Alterações na MP 232 propostas pelo deputado Carlito Mers não ficam prontas esta semana

Daniel Lima
Repórter da Agência Brasil
Brasília – O Projeto de Lei de Conversão à Medida Provisória 232, com a correção da tabela do Imposto de Renda das Pessoas Físicas em 10% e elevação na carga tributária das prestadoras de serviço, não deve ficar pronto esta semana como quer o deputado Carlito Mers (PT-SC), relator do texto no Congresso Nacional. Quando o relator modifica o texto original de uma MP, passa a se chamar projeto de lei de conversão.

As medidas que estão na MP 232 são defendidas pelo governo como uma forma de acabar com a sonegação e a elisão fiscal, que é quando o contribuinte usa possíveis lacunas na lei para reduzir, eliminar ou postergar o pagamento de impostos.

Sendo assim, a mudança na tabela para as pessoas físicas permanece do jeito que o governo propôs, mas há resistência ainda sobre o aumento da base de cálculo de 32% para 40% para a Contribuição Social sobre o Lucro Líquido (CSLL) e o IR dos prestadores de serviço que gastam menos do que 20% com a folha de salário e optam pelo lucro presumido. O assunto será tratado, ao longo desta semana, com as grandes confederações, mas o feriado Santo deve retardas as pretensões do deputado e da área econômica do governo.

Pelas mudanças, discutidas entre o ministro da Fazenda, Antonio Palocci, o presidente da Câmara dos Deputados, Severino Cavalcanti, o secretário da Receita Federal, Jorge Rachid, e o deputado, na semana passada, ficou acertado que, no caso dos prestadores que gastam acima de 20% da receita bruta com a folha de salários, com a contribuição patronal e FGTS, a base de cálculo de 32% será mantida.

Os demais pontos, praticamente, estão fechados como o limite mensal de isenção para os produtores rurais. A MP 232 estabelecia que acima de R$ 1.164 as empresas da agroindústria obrigatoriamente recolheriam na fonte 1,5% do Imposto de Renda. No projeto, esse limite subiu dez vezes mais e passa a ser de R$ 11.640. Houve um acerto também para os transportadores autônomos, como os caminhoneiros, que passaram a ter um limite de isenção de R$ 2.910 ao mês. A medida beneficiará 20% do setor, já que os 80% restantes contribuem pelo lucro real.

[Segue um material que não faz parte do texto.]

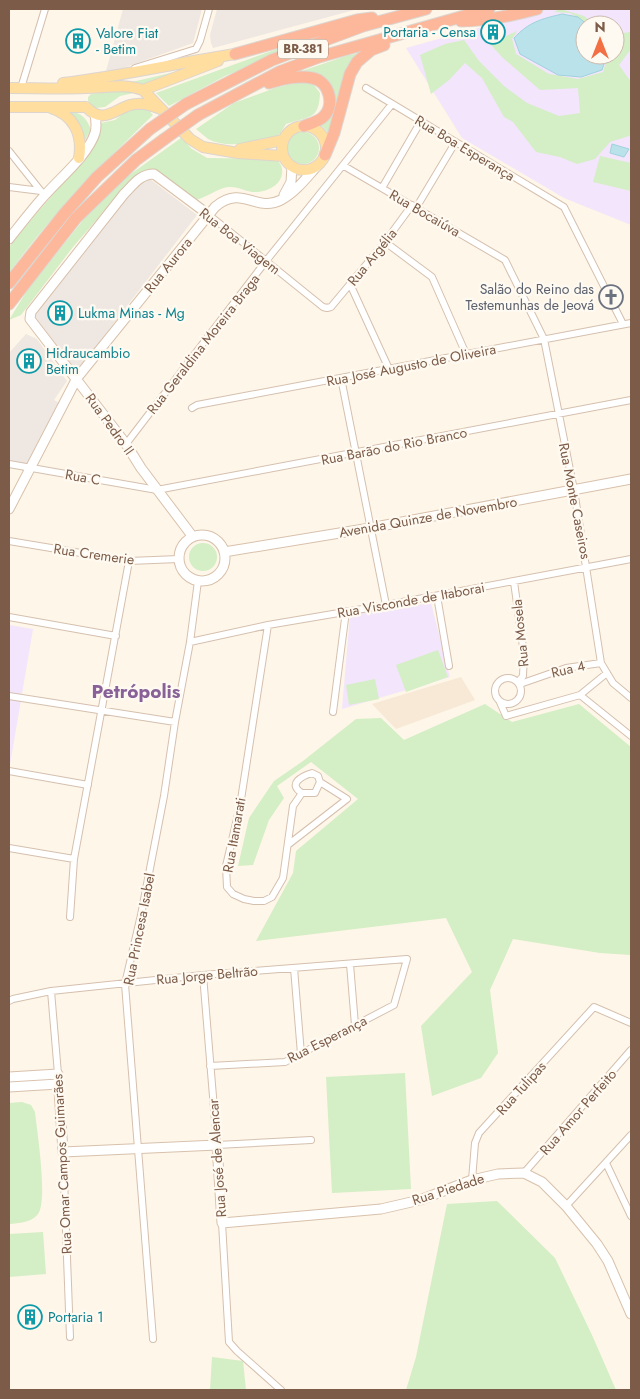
<svg xmlns="http://www.w3.org/2000/svg" width="640" height="1399" viewBox="0 0 640 1399" font-family="Jost,sans-serif">
<rect width="100%" height="100%" fill="#fef6e8"/>
<path fill="#f7e9d6" d="M461 677 475 700 396 729 372 704Z"/>
<path fill="#efe8e2" d="M123 9H202L193 43 118 70 106 71Z
M217 9H358L213 48 211 43 210 35Z
M150 179 197 215 74 375 33 318 136 182Z
M26 334 37 339 67 381 54 400 60 403 27 464 9 461V353Z"/>
<path fill="#f3e5fb" fill-rule="evenodd" d="M547 9H631V225L564 198 462 138 406 48ZM585 25H615V55H585Z
M431 603 450 677 342 709 350 615Z
M9 625 33 629 10 765H9Z"/>
<path fill="#d4eec5" d="M560 9 584 16 595 25H591L570 13 554 12Z
M517 31 512 39 516 54 549 74 578 79 603 72 608 55H615V34L631 32V49L619 65 631 82V134L629 136 610 142 595 159 577 164 560 157 536 152 513 122 504 117 482 78 465 63 449 80 431 94 420 55 445 44 464 40 479 61 504 86 527 103 559 116 580 113 578 88 540 90 503 58 490 44Z
M324 35 225 76 169 106 156 93 285 46Z
M360 53 330 135 321 125 329 87 299 72 349 55Z
M200 66 150 85 132 82Z
M303 81 314 85 320 93C319 121 308 116 286 124L278 137C257 141 229 150 208 139 204 136 200 132 196 129L234 103 275 88Z
M128 90 134 93 120 96 105 107 95 108 88 101V97L91 94Z
M145 106 153 115C101 165 51 215 9 273V247L36 214 93 149 101 123 115 120 129 109Z
M69 112C82 112 87 119 91 130L85 140Z
M287 148a16 16 0 1 1 32 0a16 16 0 1 1-32 0Z
M181 138 192 149 207 158 277 159C279 162 282 166 282 169 284 184 268 192 255 192 246 192 238 186 228 187 218 188 206 198 195 200L153 170 134 177 73 247 21 315 9 320 28 289 84 219 121 181Z
M600 156 631 163V191L593 182Z
M189 557a14 14 0 1 1 28 0a14 14 0 1 1-28 0Z
M438 650 448 677 406 692 396 665Z
M375 679 379 699 349 705 346 685Z
M485 704 512 722 579 704 631 747V955L600 953 513 939 490 990 498 1053 481 1078 432 1096 421 1026 472 972 446 918 256 941 293 873 296 851 358 799 311 762 277 786 284 798 269 820 253 865 238 866 249 818 274 781 303 761 356 719 381 718 404 740Z
M405 1073 411 1189 332 1193 326 1077Z
M22 1102 31 1105 35 1112C37 1131 48 1200 38 1214 31 1223 19 1223 9 1224V1103Z
M497 1201 555 1258 592 1335 616 1390H406L416 1357 447 1204Z
M43 1232 46 1274 9 1277V1234Z
M212 1357 243 1361 246 1390H210Z"/>
<path fill="#bae2eb" stroke="#9fd2dd" d="M562 14 578 17 588 25H585V55H607L602 70 581 77 558 75 520 54 514 38C529 22 541 19 562 14Z
M612 144 629 149 624 157 610 153Z"/>
<g fill="none" stroke-linecap="round" stroke-linejoin="round">
<g stroke="#d5c0af" stroke-width="8">
<path id="street" d="M135 68 196 49 200 41 209 9
M21 88 45 9
M366 88 564 207 623 324
M9 151 44 195
M344 166 505 260 544 339 574 490 601 663
M9 187 41 191
M382 188 421 121
M416 208 455 143
M209 215 323 307 327 308 331 307 385 242 412 205
M385 242 432 277 466 354
M350 284 389 369
M341 378 386 605
M192 408 197 405 631 323
M126 444 266 261 392 104
M9 464 157 490 631 400
M9 541 129 561 179 559
M514 582 524 654 523 676 518 682
M437 596 449 666
M9 617 116 636
M268 625 240 806 226 866 227 887 233 894 244 899 254 901H264L272 897 283 878 293 806 302 793C287 784 302 776 312 773L318 776 320 782 315 793H302
M190 642 268 625 386 605 631 559
M495 691a13 13 0 1 1 26 0a13 13 0 1 1-26 0Z
M520 684 566 668 601 663 613 683 631 698
M580 695 631 736
M9 696 175 722
M499 700 506 716 580 695 607 673
M333 712 346 611
M9 771 88 785
M289 844 347 799 320 782
M9 848 74 859
M70 917 74 859 129 561
M350 964 355 1025
M294 968 301 1054
M203 975 217 1145 311 1140
M51 991 58 1074
M9 1001 13 999 51 991 203 975 407 959 394 1005 285 1062 210 1066
M63 1152 70 1337
M606 1163 631 1216
M524 1173 631 1050
M472 1180 475 1143 479 1133 594 1007 631 1023
M566 1206 631 1135
M222 1223 229 1342 237 1351 281 1390
M153 1339 125 984 141 915 164 796 175 722 190 642 198 581"/>
</g>
<g stroke="#d8c1ac" stroke-width="11">
<path id="secondary" d="M284 195 291 182 292 167
M9 239C21 224 33 208 46 194 61 177 88 155 95 133 97 127 96 121 95 114
M9 509 77 378 215 207C242 184 256 213 281 200 296 192 307 177 318 165
M179 558a23 23 0 1 1 46 0a23 23 0 1 1-46 0Z
M193 537 141 468 126 444 30 319 31 312 124 194C133 185 140 174 154 174L209 215
M224 552 370 528 631 479
M9 1077 58 1074 63 1152 217 1145 222 1223 381 1209 420 1200 472 1180 498 1174 524 1173 542 1182 566 1206 597 1244 608 1261 631 1314
M9 1087 58 1084"/>
</g>
<g stroke="#ddd5d0" stroke-width="12">
<path id="primary" d="M63 83C121 76 177 63 235 54
M9 88C34 88 60 89 86 88 105 88 124 83 143 90L190 139 203 147 238 153 283 156
M143 90 218 61
M9 107H86C103 124 112 111 130 105 140 102 149 104 158 108
M51 108C74 115 83 135 79 158
M282 148a22 22 0 1 1 44 0a22 22 0 1 1-44 0Z
M240 149 283 140"/>
</g>
<g stroke="#ddd5d0" stroke-width="13">
<path id="highway" d="M461 21C487 21 511 16 537 9
M235 54 357 20 372 18
M269 83C283 79 298 75 312 78 330 81 336 107 322 118 317 122 309 124 304 126
M186 104 272 60 363 26 426 9
M198 115 279 72 319 57 489 9
M325 155 334 133 350 74 357 62 371 50 384 45
M9 283 64 214 97 177 150 129
M9 304 76 218 136 160 163 140"/>
</g>
<use href="#street" stroke="#fff" stroke-width="6"/>
<use href="#secondary" stroke="#fff" stroke-width="9"/>
<use href="#primary" stroke="#ffde9f" stroke-width="10"/>
<use href="#highway" stroke="#fdb79a" stroke-width="11"/>
<g stroke="#ddd5d0" stroke-width="13" stroke-linecap="butt">
<path id="highway-bridge" d="M150 129 186 104
M163 140 198 115"/>
</g>
<use href="#highway-bridge" stroke="#fdb79a" stroke-width="11"/>
</g>
<defs>
<g id="building-ring" transform="scale(1.25)"><circle r="9.5" fill="#fffaf1" stroke="#0f9aa8" stroke-width="1.5"/><path d="M-4-6H4V6H1V3H-1V6H-4ZM-2.5-4.3h1.7v1.8h-1.7ZM.8-4.3h1.7v1.8H.8ZM-2.5-1h1.7V.8h-1.7ZM.8-1h1.7V.8H.8Z" fill="#0f9aa8"/></g>
<g id="church-ring" transform="scale(1.25)"><circle r="9.5" fill="#fffaf1" stroke="#6b7280" stroke-width="1.5"/><path d="M-1.2-6h2.4v3.5h3.3v2.4h-3.3V6h-2.4V-.1h-3.3v-2.4h3.3Z" fill="#6b7280"/></g>
</defs>
<g fill-rule="evenodd">
<use href="#building-ring" x="493" y="32"/>
<use href="#building-ring" x="78" y="41"/>
<use href="#church-ring" x="611" y="297"/>
<use href="#building-ring" x="60" y="313"/>
<use href="#building-ring" x="29" y="361"/>
<use href="#building-ring" x="30" y="1317"/>
</g>
<g text-anchor="middle" dominant-baseline="central" stroke-width="4.5" stroke-linejoin="round" paint-order="stroke">
<rect fill="#fffaf1" stroke="#a38b7b" stroke-width="1" x="278" y="39.5" width="50" height="19" rx="4"/>
<g font-size="12" font-weight="bold" fill="#7c5c49">
<text x="303" y="49">BR-381</text>
</g>
<g font-size="14" fill="#0d838f" stroke="#fffaf1" text-anchor="start">
<text x="476" y="32" text-anchor="end">Portaria - Censa</text>
<text x="96" y="33">Valore Fiat<tspan x="96" dy="16">- Betim</tspan></text>
<text x="78" y="313">Lukma Minas - Mg</text>
<text x="46" y="353">Hidraucambio<tspan x="46" dy="16">Betim</tspan></text>
<text x="48" y="1317">Portaria 1</text>
</g>
<g font-size="14" fill="#7c5c49" stroke="#fffaf1">
<text transform="translate(465 148) rotate(31)">Rua Boa Esperança</text>
<text transform="translate(425 213) rotate(30)">Rua Bocaiúva</text>
<text transform="translate(240 241) rotate(38)">Rua Boa Viagem</text>
<text transform="translate(372 257) rotate(-51)">Rua Argélia</text>
<text transform="translate(168 265) rotate(-51)">Rua Aurora</text>
<text transform="translate(203 344) rotate(-52)">Rua Geraldina Moreira Braga</text>
<text transform="translate(411 365) rotate(-11)">Rua José Augusto de Oliveira</text>
<text transform="translate(110 424) rotate(54)">Rua Pedro II</text>
<text transform="translate(394 446) rotate(-11)">Rua Barão do Rio Branco</text>
<text transform="translate(83 477) rotate(10)">Rua C</text>
<text transform="translate(575 501) rotate(79)">Rua Monte Caseiros</text>
<text transform="translate(428 517) rotate(-10)">Avenida Quinze de Novembro</text>
<text transform="translate(94 554) rotate(8)">Rua Cremerie</text>
<text transform="translate(411 600) rotate(-10)">Rua Visconde de Itaborai</text>
<text transform="translate(520 633) rotate(-96)">Rua Mosela</text>
<text transform="translate(568 669) rotate(-13)">Rua 4</text>
<text transform="translate(234 835) rotate(-80)">Rua Itamarati</text>
<text transform="translate(139 929) rotate(-79)">Rua Princesa Isabel</text>
<text transform="translate(207 975) rotate(-5)">Rua Jorge Beltrão</text>
<text transform="translate(327 1039) rotate(-27)">Rua Esperança</text>
<text transform="translate(521 1088) rotate(-48)">Rua Tulipas</text>
<text transform="translate(578 1112) rotate(-49)">Rua Amor Perfeito</text>
<text transform="translate(217 1158) rotate(-94)">Rua José de Alencar</text>
<text transform="translate(62 1164) rotate(-93)">Rua Omar Campos Guimarães</text>
<text transform="translate(448 1189) rotate(-18)">Rua Piedade</text>
</g>
<g font-size="14" fill="#5b616d" stroke="#fffaf1" text-anchor="end">
<text x="594" y="289">Salão do Reino das<tspan x="594" dy="16">Testemunhas de Jeová</tspan></text>
</g>
<g font-size="19" font-weight="bold" fill="#876198" stroke="#fffaf1">
<text x="136" y="691">Petrópolis</text>
</g>
</g>
<rect width="640" height="1399" fill="none" stroke="#7c5c49" stroke-width="20"/>
<g transform="translate(600 40)"><circle r="24" fill="#fffaf1" stroke="#cbbbae"/>
<path d="M0-4L9 19L0 12L-9 19Z" fill="#f27044"/>
<text y="-8" font-size="14" font-weight="bold" text-anchor="middle" fill="#7c5c49">N</text>
</g>
</svg>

Além disso, as empresas que contratarem o serviço no setor de transportes, no projeto de conversão, só estarão obrigadas a reter e repassar para a Receita Federal a CSLL, o IR e o PIS/Cofins quando se tratar de valores ou carga rodoviária.

O governo também cedeu na questão do Conselho de Contribuintes. Os pequenos, com processos, abaixo de R$ 50 mil poderão recorrer, mas a decisão será de turmas específicas para esse fim com o intuito de reduzir o congestionamento de processos nos conselhos. No mesmo sentido, haverá a instituição do efeito vinculante, dispositivo que estabelece que uma vez um processo julgado serve de referência para todos os outros semelhantes.

Por fim, no projeto de conversão as empresas que obtiverem lucros em dólar por meio de outras empresas no exterior a elas associadas terão que recolher o imposto de renda no ato de uma operação de venda de ações, por exemplo.